Omit the pictures and reproduce the rest of the listing exactly.
***** Supplied data *****
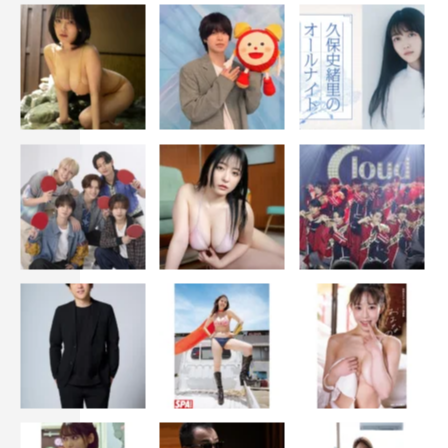
ヒロミ
休日課長
指原莉乃
逢沢りな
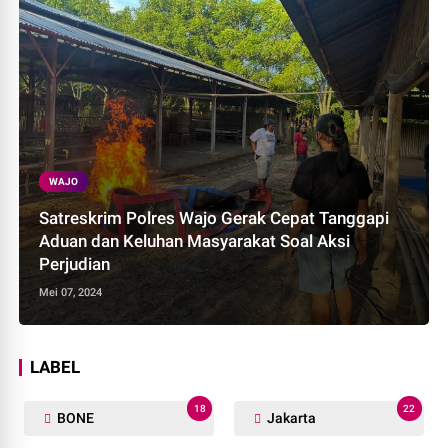
WAJO
Satreskrim Polres Wajo Gerak Cepat Tanggapi
Aduan dan Keluhan Masyarakat Soal Aksi
Perjudian
Mei 07, 2024
LABEL
18
22
BONE
Jakarta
*****
- **Your solution**:
ヒロミ
休日課長
指原莉乃
逢沢りな
WAJO
Satreskrim Polres Wajo Gerak Cepat Tanggapi
Aduan dan Keluhan Masyarakat Soal Aksi
Perjudian
Mei 07, 2024
LABEL
18
22
BONE
Jakarta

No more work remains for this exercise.